▶ [What to produce] Copy all lines of the listing that include the string "wall".

BEGIN Exercise inputs

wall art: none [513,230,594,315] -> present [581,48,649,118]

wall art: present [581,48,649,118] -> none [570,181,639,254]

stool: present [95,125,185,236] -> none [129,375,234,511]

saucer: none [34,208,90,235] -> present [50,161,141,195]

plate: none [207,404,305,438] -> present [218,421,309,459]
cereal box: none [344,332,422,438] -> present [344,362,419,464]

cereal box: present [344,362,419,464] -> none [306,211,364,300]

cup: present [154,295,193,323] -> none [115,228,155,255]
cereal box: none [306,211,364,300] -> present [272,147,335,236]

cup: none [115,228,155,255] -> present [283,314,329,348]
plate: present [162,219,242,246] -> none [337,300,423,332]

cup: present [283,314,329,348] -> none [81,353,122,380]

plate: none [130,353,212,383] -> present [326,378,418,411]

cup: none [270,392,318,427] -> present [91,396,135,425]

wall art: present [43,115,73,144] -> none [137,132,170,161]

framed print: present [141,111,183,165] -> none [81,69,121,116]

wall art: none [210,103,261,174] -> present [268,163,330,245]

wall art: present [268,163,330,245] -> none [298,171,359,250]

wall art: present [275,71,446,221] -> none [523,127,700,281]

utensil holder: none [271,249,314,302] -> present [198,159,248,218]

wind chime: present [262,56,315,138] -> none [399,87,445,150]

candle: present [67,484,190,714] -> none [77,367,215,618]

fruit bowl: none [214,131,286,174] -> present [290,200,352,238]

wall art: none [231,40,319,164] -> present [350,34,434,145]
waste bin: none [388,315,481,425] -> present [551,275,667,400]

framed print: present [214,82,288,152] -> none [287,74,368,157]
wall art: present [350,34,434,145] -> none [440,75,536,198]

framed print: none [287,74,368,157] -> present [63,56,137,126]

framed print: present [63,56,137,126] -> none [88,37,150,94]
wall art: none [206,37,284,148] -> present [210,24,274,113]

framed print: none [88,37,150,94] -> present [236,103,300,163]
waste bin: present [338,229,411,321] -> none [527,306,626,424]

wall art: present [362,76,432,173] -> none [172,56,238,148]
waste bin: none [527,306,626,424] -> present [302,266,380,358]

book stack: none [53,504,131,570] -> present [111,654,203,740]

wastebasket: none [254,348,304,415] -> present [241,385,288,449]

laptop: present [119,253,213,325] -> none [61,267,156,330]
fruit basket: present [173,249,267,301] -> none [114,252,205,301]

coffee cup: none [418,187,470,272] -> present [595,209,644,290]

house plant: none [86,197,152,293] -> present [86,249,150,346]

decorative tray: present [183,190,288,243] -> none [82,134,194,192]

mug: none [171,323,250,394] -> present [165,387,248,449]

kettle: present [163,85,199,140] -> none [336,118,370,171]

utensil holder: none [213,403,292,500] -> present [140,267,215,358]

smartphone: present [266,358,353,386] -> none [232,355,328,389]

END Exercise inputs

▶ [Exercise response]
wall art: none [513,230,594,315] -> present [581,48,649,118]
wall art: present [581,48,649,118] -> none [570,181,639,254]
wall art: present [43,115,73,144] -> none [137,132,170,161]
wall art: none [210,103,261,174] -> present [268,163,330,245]
wall art: present [268,163,330,245] -> none [298,171,359,250]
wall art: present [275,71,446,221] -> none [523,127,700,281]
wall art: none [231,40,319,164] -> present [350,34,434,145]
wall art: present [350,34,434,145] -> none [440,75,536,198]
wall art: none [206,37,284,148] -> present [210,24,274,113]
wall art: present [362,76,432,173] -> none [172,56,238,148]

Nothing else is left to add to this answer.